Zum anderen stimmt sich die Stabstelle Kinderschutz in Fällen, in denen eine Straftat im Raum steht, immer eng mit der Polizei ab. So auch in diesem Fall. Die Bitte, dass sich der Melder am besten direkt an die Polizei wendet, kam zunächst von der Polizei selbst und wurde sodann weitergegeben.
Frage 1:
Gibt es eine Dienstanweisung, die das oben beschriebene Vorgehen rechtfertigt? Worauf basiert diese Dienstanweisung und ist sie zeitgemäß?
Antwort:
Es gibt eine Dienstanweisung vom 17.9.2003, die regelt, dass das Jugendamt Informationen an die Polizei übermitteln darf, soweit dies zur Aufgabenerfüllung gem. § 69 Abs. 1 Nr. 1 SGB X erforderlich ist. Zu diesen Aufgaben des Stadtjugendamtes gehört der Schutzauftrag bei Kindeswohlgefährdung gem. § 8a SGB VIII.
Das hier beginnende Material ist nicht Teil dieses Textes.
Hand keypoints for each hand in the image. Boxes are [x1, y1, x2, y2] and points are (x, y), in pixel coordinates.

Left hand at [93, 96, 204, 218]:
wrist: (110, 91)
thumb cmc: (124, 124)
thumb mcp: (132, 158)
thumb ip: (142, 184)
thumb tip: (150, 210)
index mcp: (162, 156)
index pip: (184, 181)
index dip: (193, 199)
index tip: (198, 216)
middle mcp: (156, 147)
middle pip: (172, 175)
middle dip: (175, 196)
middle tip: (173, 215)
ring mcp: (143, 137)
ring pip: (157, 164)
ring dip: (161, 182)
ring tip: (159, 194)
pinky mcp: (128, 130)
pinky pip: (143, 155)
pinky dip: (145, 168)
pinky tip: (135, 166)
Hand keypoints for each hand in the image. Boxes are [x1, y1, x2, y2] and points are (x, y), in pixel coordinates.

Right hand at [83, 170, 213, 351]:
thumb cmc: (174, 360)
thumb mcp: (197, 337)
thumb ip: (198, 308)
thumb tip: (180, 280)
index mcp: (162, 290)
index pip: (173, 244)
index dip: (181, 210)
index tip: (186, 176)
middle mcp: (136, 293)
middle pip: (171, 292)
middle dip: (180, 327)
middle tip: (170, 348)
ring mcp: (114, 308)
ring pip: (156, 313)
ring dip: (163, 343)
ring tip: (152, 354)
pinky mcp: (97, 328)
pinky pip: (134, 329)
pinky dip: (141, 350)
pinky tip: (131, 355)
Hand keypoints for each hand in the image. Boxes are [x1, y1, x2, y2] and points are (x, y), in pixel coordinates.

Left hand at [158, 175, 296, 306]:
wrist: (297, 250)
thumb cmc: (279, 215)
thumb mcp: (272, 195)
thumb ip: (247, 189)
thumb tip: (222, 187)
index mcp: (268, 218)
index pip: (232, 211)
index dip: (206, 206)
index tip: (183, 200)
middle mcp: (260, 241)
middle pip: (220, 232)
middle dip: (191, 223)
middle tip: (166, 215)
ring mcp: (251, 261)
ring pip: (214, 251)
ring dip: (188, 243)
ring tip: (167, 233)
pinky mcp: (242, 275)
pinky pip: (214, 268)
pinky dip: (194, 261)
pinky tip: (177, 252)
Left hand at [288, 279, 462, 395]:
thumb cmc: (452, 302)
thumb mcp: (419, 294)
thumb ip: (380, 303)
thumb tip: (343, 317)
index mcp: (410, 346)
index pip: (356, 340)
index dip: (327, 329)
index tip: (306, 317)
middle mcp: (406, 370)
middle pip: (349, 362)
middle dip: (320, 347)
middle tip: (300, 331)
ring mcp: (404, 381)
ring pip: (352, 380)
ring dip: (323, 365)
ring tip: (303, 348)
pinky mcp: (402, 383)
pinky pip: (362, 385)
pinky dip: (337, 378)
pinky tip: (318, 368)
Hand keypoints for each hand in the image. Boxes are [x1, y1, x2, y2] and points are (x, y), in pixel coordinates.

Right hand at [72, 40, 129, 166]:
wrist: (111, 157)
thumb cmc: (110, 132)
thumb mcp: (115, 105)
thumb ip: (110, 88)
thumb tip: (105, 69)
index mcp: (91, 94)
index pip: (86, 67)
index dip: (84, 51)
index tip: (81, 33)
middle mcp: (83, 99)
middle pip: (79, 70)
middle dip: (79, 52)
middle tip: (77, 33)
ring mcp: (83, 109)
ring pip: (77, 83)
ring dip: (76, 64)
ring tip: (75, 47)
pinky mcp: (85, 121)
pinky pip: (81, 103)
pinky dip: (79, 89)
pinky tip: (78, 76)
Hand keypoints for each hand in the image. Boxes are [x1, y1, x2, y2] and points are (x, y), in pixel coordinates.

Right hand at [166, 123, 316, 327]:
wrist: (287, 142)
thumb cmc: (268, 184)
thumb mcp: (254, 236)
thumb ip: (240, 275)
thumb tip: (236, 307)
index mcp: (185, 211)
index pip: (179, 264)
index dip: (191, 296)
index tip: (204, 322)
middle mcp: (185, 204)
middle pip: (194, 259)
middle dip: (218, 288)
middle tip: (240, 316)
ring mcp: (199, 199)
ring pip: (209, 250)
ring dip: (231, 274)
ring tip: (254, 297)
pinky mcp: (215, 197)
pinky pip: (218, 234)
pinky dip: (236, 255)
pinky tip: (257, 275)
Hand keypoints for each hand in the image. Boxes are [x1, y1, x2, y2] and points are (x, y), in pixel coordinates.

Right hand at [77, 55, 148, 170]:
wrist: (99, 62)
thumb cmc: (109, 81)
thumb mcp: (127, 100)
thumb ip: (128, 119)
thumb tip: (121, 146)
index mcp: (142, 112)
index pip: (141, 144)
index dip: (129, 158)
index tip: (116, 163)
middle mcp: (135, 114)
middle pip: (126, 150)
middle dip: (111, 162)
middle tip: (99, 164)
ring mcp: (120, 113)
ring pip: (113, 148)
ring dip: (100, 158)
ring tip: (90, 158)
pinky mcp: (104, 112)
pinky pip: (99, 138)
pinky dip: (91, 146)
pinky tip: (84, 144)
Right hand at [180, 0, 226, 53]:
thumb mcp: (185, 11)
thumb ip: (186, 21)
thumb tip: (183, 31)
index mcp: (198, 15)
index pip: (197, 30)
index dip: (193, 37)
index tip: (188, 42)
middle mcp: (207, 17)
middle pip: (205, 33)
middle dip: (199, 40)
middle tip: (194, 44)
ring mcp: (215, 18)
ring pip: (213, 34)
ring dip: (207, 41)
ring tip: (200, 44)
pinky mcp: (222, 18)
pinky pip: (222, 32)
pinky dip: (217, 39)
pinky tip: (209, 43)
In diesem Rahmen hat das Jugendamt den Fall bearbeitet, die entsprechende Fachdienststelle der Polizei kontaktiert und mit dieser das weitere Vorgehen besprochen. Die mit der Polizei getroffene Absprache wurde genau so an den Melder kommuniziert.
Dieses Vorgehen wurde gewählt, damit ohne weitere Schnittstelle, die einen Informationsverlust bedeuten kann, die Beobachtungen des Melders direkt an die Polizei kommuniziert werden.
Die Praxis der Kooperation zwischen dem Jugendamt München und diversen Kommissariaten der Münchner Polizei ist gut und von gegenseitigem Respekt der unterschiedlichen Aufgabenerfüllungen geprägt. Bei der Polizei steht die Strafverfolgung im Vordergrund und im Jugendamt ist das Wohlergehen des betroffenen Kindes im Fokus. In allen Fällen wird – unter Einhaltung der Dienstanweisung – einzelfallbezogen und bedarfsgerecht agiert und reagiert.
Frage 2:
Wie oft kommen in der Praxis besagte Meldungen im Jugendamt an?
Antwort:
Derartige Meldungen, dass in einem ersten Kontakt keinerlei konkrete Informationen mitgeteilt werden, welches Kind betroffen ist (d.h., dass bspw. lediglich nur ein Link/Satz verschickt wird), kommen immer wieder vor. In diesen Fällen wird die meldende Person gebeten, konkrete Angaben zur betroffenen Person zu geben, da das Jugendamt anderenfalls nicht tätig werden kann. In den meisten Fällen schickt die meldende Person daraufhin konkrete Angaben zu. Gehen genaue Daten (Name, Adresse) zu dem betroffenen Kind ein, so leitet die Stabstelle den Fall unverzüglich dem zuständigen Sozialbürgerhaus/Amt für Wohnen und Migration – Wohnungslosenhilfe bzw. auswärtigen Jugendamt weiter (die Stabstelle Kinderschutz ist nicht im operativen Fallgeschäft tätig, sondern übernimmt hier nur die Weiterleitung an die richtige Stelle). Geht keine weitere Information bei der Stabstelle Kinderschutz ein, wird an die Polizei zwecks Ermittlung weitergeleitet.
Frage 3:
Bedeutet eine direkte Zusammenarbeit mit zuständigen Stellen (Jugendämter anderer Regionen, Polizei) außerhalb der Münchner Stadtverwaltung wirklich eine unzumutbare Mehrarbeit?
Antwort:
Die direkte Zusammenarbeit mit externen Stellen bzw. Kooperationspartnern gehört bei Kinderschutzfällen im Rahmen der Verantwortungsgemeinschaft regelhaft dazu und wurde auch in diesem Fall vorgenommen: die Stabstelle Kinderschutz hatte Kontakt mit einer Fachdienststelle der Polizei München aufgenommen und mit dieser gemeinsam das weitere Vorgehen besprochen, das dann genau so dem Melder kommuniziert wurde: dass dieser sich an seine für ihn örtliche Polizeistelle wenden, dort ausweisen und seine Beobachtungen schildern soll.
Frage 4:
Welche Maßnahmen werden ergriffen, um das Vorgehen für Meldungen über Kindswohlgefährdung in der Zukunft zu optimieren und die richtigen Stellen einzubinden?
Antwort:
Jeder Fall wird individuell betrachtet, es wird fallspezifisch entschieden, welche Stellen hinzuzuziehen sind.